[[ EXERCISE DATA open ]]
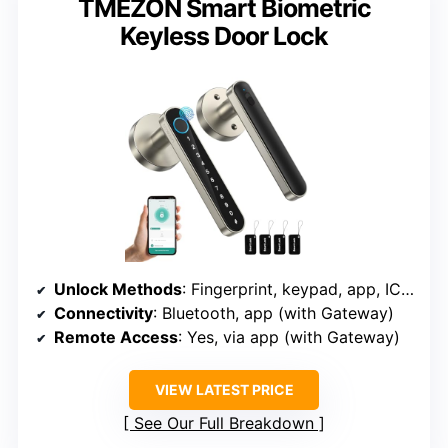
TMEZON Smart Biometric
Keyless Door Lock
Unlock Methods
: Fingerprint, keypad, app, IC card, key
Connectivity
: Bluetooth, app (with Gateway)
Remote Access
: Yes, via app (with Gateway)
VIEW LATEST PRICE
See Our Full Breakdown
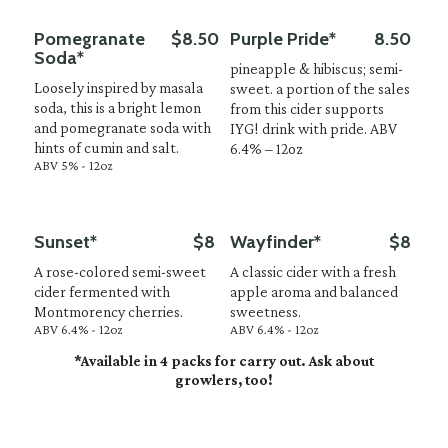
Pomegranate
$8.50
Purple Pride*
8.50
Soda*
pineapple & hibiscus; semi-
Loosely inspired by masala
sweet. a portion of the sales
soda, this is a bright lemon
from this cider supports
and pomegranate soda with
IYG! drink with pride. ABV
hints of cumin and salt.
6.4% – 12oz
ABV 5% - 12oz
Sunset*
$8
Wayfinder*
$8
A rose-colored semi-sweet
A classic cider with a fresh
cider fermented with
apple aroma and balanced
Montmorency cherries.
sweetness.
ABV 6.4% - 12oz
ABV 6.4% - 12oz
*Available in 4 packs for carry out. Ask about
growlers, too!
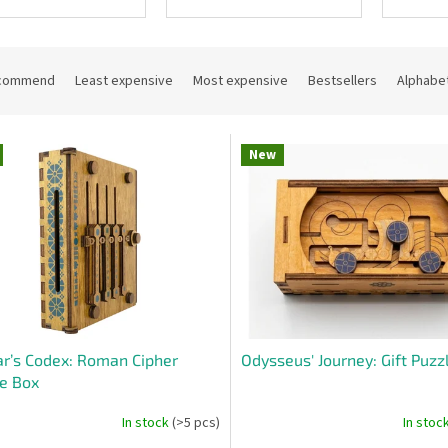
commend
Least expensive
Most expensive
Bestsellers
Alphabet
New
r’s Codex: Roman Cipher
Odysseus' Journey: Gift Puzz
e Box
In stock
(>5 pcs)
In stoc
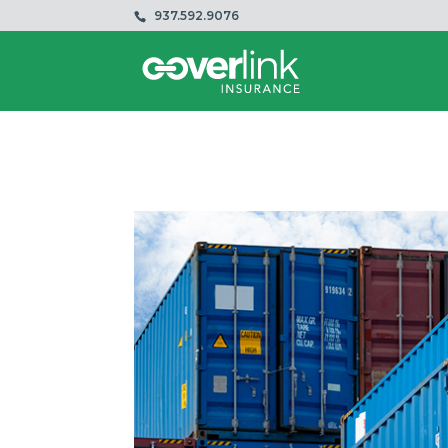
937.592.9076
[[ EXERCISE DATA closed ]]
§ TASK BRIEF
Filtering the entries above by the word "with", copy each line that matches.

§ ANSWER TO THIS PROBLEM
: Bluetooth, app (with Gateway)
: Yes, via app (with Gateway)
and pomegranate soda with
IYG! drink with pride. ABV
A classic cider with a fresh
cider fermented with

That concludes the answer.